»»
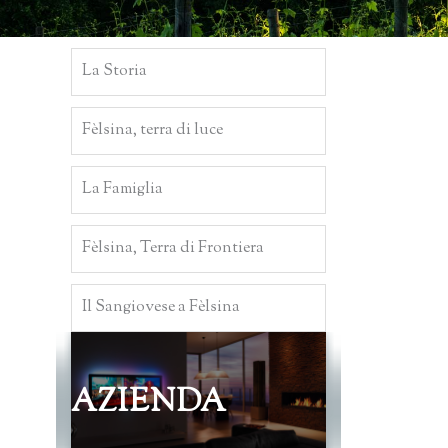
La Storia
Fèlsina, terra di luce
La Famiglia
Fèlsina, Terra di Frontiera
Il Sangiovese a Fèlsina
AZIENDA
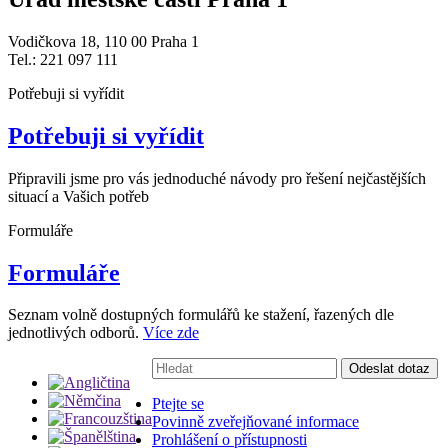
Vodičkova 18, 110 00 Praha 1
Tel.: 221 097 111
Potřebuji si vyřídit
Potřebuji si vyřídit
Připravili jsme pro vás jednoduché návody pro řešení nejčastějších
situací a Vašich potřeb
Formuláře
Formuláře
Seznam volně dostupných formulářů ke stažení, řazených dle
jednotlivých odborů.
Více zde
Vyhledávání:
Odeslat dotaz
Ptejte se
Povinně zveřejňované informace
Prohlášení o přístupnosti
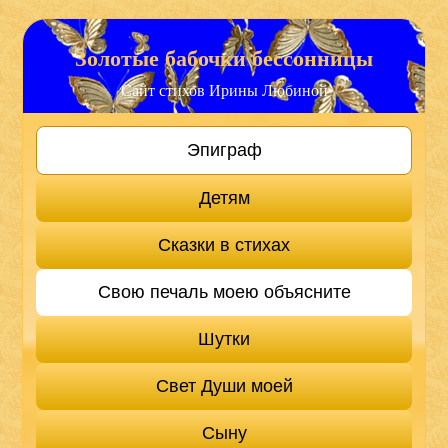
Золотые бабочки бессонницы
Сайт стихов Ирины Любиной
Эпиграф
Детям
Сказки в стихах
Свою печаль моею объясните
Шутки
Свет Души моей
Сыну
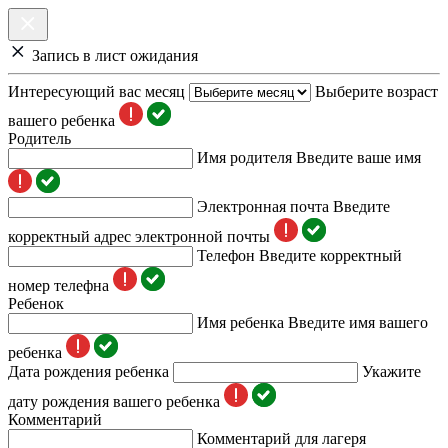
Запись в лист ожидания
Интересующий вас месяц
Выберите возраст
вашего ребенка
Родитель
Имя родителя
Введите ваше имя
Электронная почта
Введите
корректный адрес электронной почты
Телефон
Введите корректный
номер телефна
Ребенок
Имя ребенка
Введите имя вашего
ребенка
Дата рождения ребенка
Укажите
дату рождения вашего ребенка
Комментарий
Комментарий для лагеря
««
Can you transcribe every line of text in the material above, keeping each line as it appears, and leave the pictures out of your answer?

La Storia
Fèlsina, terra di luce
La Famiglia
Fèlsina, Terra di Frontiera
Il Sangiovese a Fèlsina
AZIENDA
Vodičkova 18, 110 00 Praha 1
Tel.: 221 097 111
Potřebuji si vyřídit
Potřebuji si vyřídit
Připravili jsme pro vás jednoduché návody pro řešení nejčastějších
situací a Vašich potřeb
Formuláře
Formuláře
Seznam volně dostupných formulářů ke stažení, řazených dle
jednotlivých odborů.
Více zde
Vyhledávání:
Odeslat dotaz
Ptejte se
Povinně zveřejňované informace
Prohlášení o přístupnosti
Золотые бабочки бессонницы
Сайт стихов Ирины Любиной
Эпиграф
Детям
Сказки в стихах
Свою печаль моею объясните
Шутки
Свет Души моей
Сыну
Запись в лист ожидания
Интересующий вас месяц
Выберите возраст
вашего ребенка
Родитель
Имя родителя
Введите ваше имя
Электронная почта
Введите
корректный адрес электронной почты
Телефон
Введите корректный
номер телефна
Ребенок
Имя ребенка
Введите имя вашего
ребенка
Дата рождения ребенка
Укажите
дату рождения вашего ребенка
Комментарий
Комментарий для лагеря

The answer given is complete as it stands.